Diriger de crise en crise ?

Le monde contemporain, très sensible à l’image, à l’instant présent et à l’urgence, nous a habitué à son lot de crises quotidiennes. De nombreux facteurs peuvent être à l’origine d’une crise en entreprise. Depuis la peur d’un phénomène mal connu ou la révolte d’un groupe de militants, jusqu’aux mensonges d’un dirigeant ou tout simplement un accident, il n’est pas un jour pour le dirigeant sans qu’il se dise : «Qu’est-ce qui va me sauter à la figure ?»

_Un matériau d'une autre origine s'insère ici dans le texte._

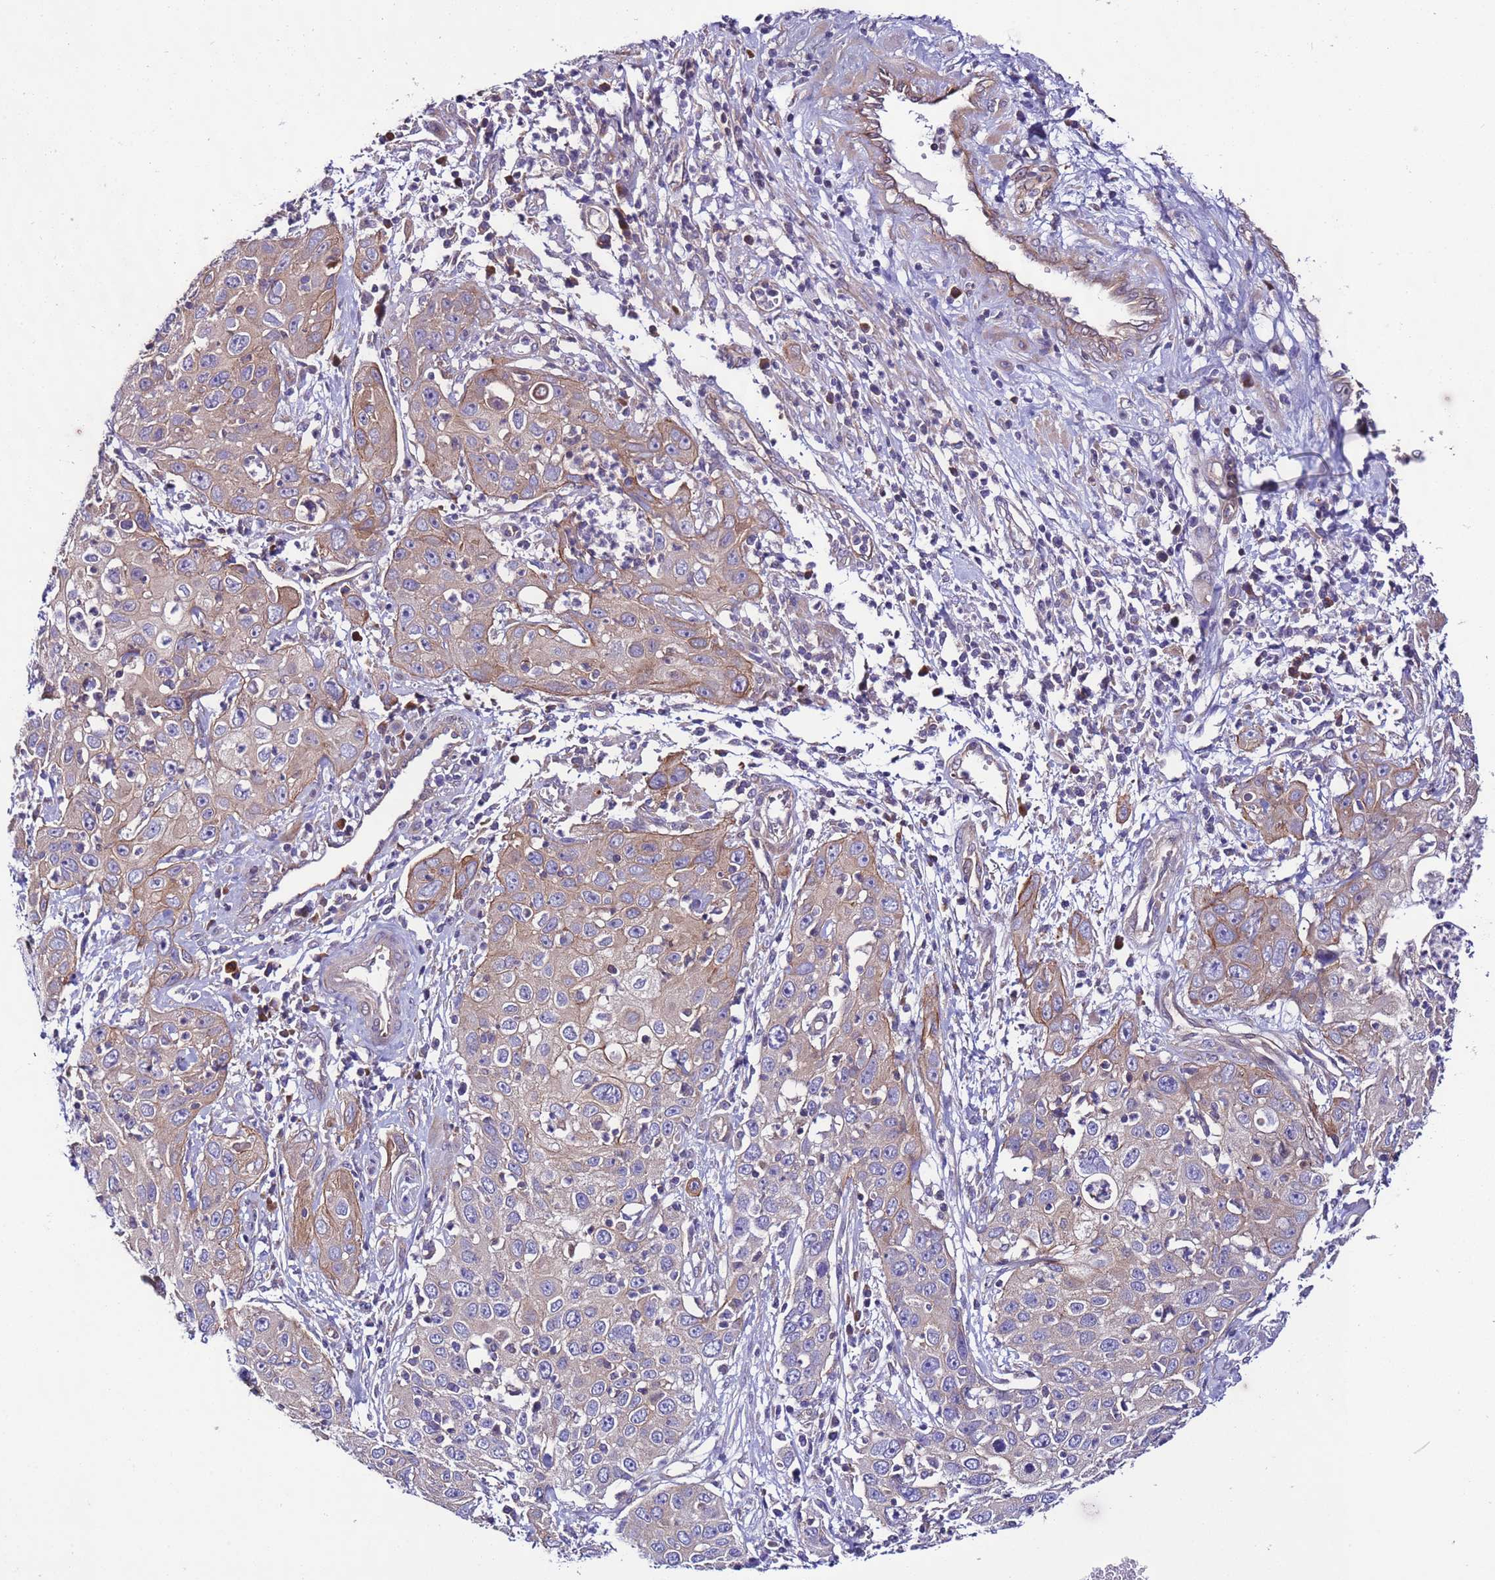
{"staining": {"intensity": "weak", "quantity": "25%-75%", "location": "cytoplasmic/membranous"}, "tissue": "cervical cancer", "cell_type": "Tumor cells", "image_type": "cancer", "snomed": [{"axis": "morphology", "description": "Squamous cell carcinoma, NOS"}, {"axis": "topography", "description": "Cervix"}], "caption": "The immunohistochemical stain shows weak cytoplasmic/membranous expression in tumor cells of cervical cancer tissue. (DAB IHC, brown staining for protein, blue staining for nuclei).", "gene": "SPCS1", "patient": {"sex": "female", "age": 36}}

Les catastrophes «médiatiques» récentes montrent à quel point les entreprises gèrent souvent très mal les situations de crise. De fait, cette incapacité à affronter la médiatisation de la crise peut leur coûter très cher. Comme le démontrait récemment une étude menée aux USA, beaucoup de dirigeants commencent par aborder la crise en la minimisant. La réaction naturelle est le plus souvent de camoufler l’enjeu du problème ou de se défendre des plaintes des parties adverses. Une bonne gestion de crise doit notamment s’appuyer sur trois facteurs-clés de succès : l’anticipation de la crise, la reconnaissance de la crise et une information structurée.

Dans le feu de l’action, nous oublions souvent que la gestion et la communication de crise sont d’abord des relations entre des personnes. Il devient donc impératif de créer une relation de confiance entre des acteurs qui n’ont souvent ni le temps, ni l’envie ou la capacité de garder la tête froide. Pourtant, pour réussir à créer cette relation pendant la crise, le dirigeant doit se conformer à 3 valeurs clés – chères à Aristote – la vérité, la réciprocité et la confiance,… et s’y tenir quoiqu’il en coûte.

Comment préparer vous vos équipes pour les crises qui arrivent ?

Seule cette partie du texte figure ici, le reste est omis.